How Business Services.Com Reduces Human Error in Monthly Accounting Work

At Business Services.Com, maintaining accuracy in our monthly accounting is critical. We focus on reducing human error through structured processes and continuous reviews. Here’s how we ensure that the accounting work has little to no errors.

1. Monthly Reviews with Checklists

Each month, we take a close look at the accounting work that’s been done, using detailed checklists. These lists help us verify that nothing is missed and ensure every task meets our quality standards. This way, potential errors are caught early on, long before year-end adjustments are needed.
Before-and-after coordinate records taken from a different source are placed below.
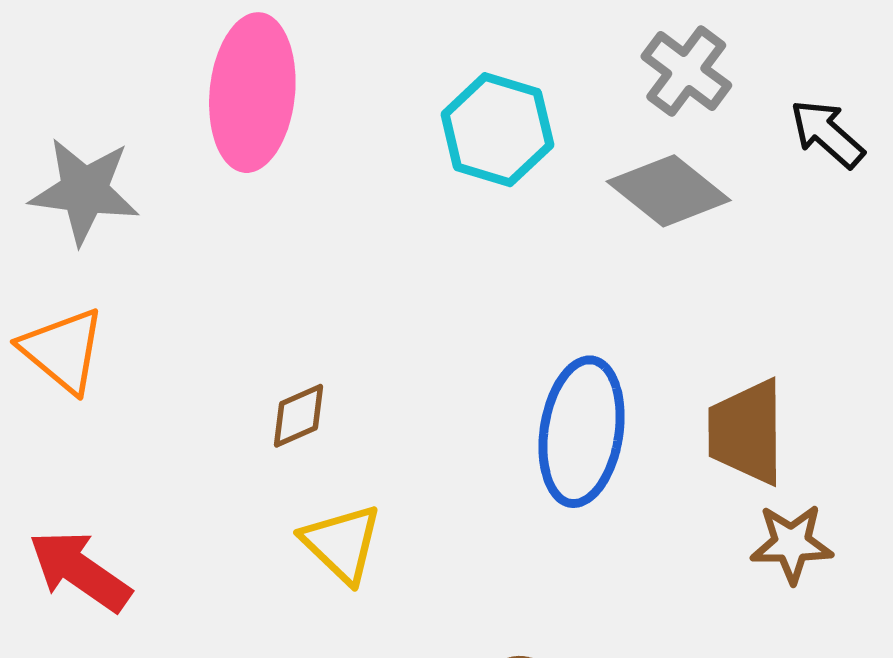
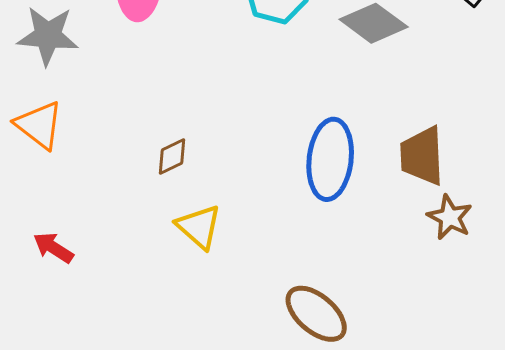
brown star: (792, 544) -> (450, 217), turned 30
red arrow: (80, 571) -> (53, 248), size x0.7

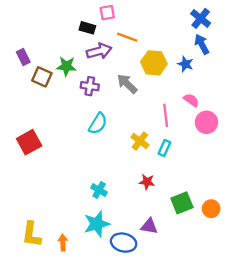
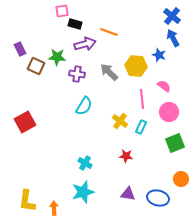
pink square: (107, 13) -> (62, 11), moved
yellow hexagon: (154, 63) -> (136, 66), moved
pink circle: (206, 122) -> (169, 112), moved
green square: (182, 203) -> (175, 143), moved
blue ellipse: (124, 243) -> (158, 198), moved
Why is this important? It helps avoid last-minute corrections at year-end, ensuring that your monthly financial reports are accurate as reflected in your management accounts. This allows you to make informed decisions based on up-to-date and reliable financial information.

2. Senior Reviews

After the accounting work is completed, a senior team member reviews it. This extra set of eyes ensures that all entries are correct, calculations are accurate, and everything complies with IFRS Standards. This step is key because it reduces the chances of one person making an error that could go unnoticed.

3. Reconciliations

A reconciliation is a way to cross-check figures between different systems or documents. We conduct two important types of reconciliations every month:

Payroll Reconciliation: This compares payroll records and SARS EMP201s (the monthly EMP201s) against our accounting information. It helps us ensure that the salaries and taxes paid match what is recorded in the accounting records. This reconciliation also detects possible payment errors where employees were over- or underpaid in error. This can then be rectified sooner than later.
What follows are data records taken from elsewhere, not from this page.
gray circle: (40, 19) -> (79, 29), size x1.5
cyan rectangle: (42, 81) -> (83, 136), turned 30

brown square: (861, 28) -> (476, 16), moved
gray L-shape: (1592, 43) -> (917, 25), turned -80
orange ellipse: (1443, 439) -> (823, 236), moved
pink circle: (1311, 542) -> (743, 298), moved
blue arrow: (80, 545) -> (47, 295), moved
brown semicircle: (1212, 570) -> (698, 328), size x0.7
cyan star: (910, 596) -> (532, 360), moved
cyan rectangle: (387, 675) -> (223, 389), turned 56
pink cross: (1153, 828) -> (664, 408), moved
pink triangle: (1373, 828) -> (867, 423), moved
VAT Reconciliation: This checks that the VAT returns submitted to SARS are consistent with the financial information in our accounting records. If there’s a mismatch, it can be fixed before it becomes a bigger issue.

4. Segregation of Duties

Segregation of duties is key in reducing human error and maintaining accuracy in accounting. It ensures that no single individual is responsible for an entire accounting process from start to finish. By dividing tasks among different team members, each step of the process is checked and verified by another person. This creates a system of checks and balances where potential errors or inconsistencies are more likely to be identified caught and corrected.
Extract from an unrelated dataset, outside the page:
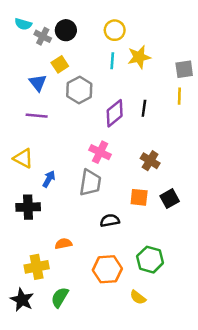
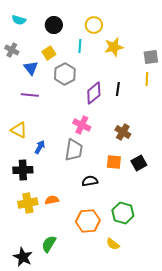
gray cross: (43, 36) -> (12, 50), moved
cyan line: (112, 61) -> (80, 46), moved
yellow cross: (37, 267) -> (28, 203), moved
black star: (22, 300) -> (23, 257), moved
This practice minimizes the risk of mistakes going unnoticed, as multiple people are involved in reviewing and approving the work at various stages. By spreading out responsibilities, we ensure that the accounting process remains accurate and secure throughout.

At Business Services.Com, we care about getting your numbers right. Our focus on regular reviews, thorough reconciliations, and proper division of responsibilities allows us to spot and correct errors early, ensuring that your accounting is always accurate and reliable.

This process of checks and balances is what sets us apart and keeps your business’s finances in perfect shape, month after month.  It enables you, as the business owner, to make strategic decisions based on the current and accurate financial records.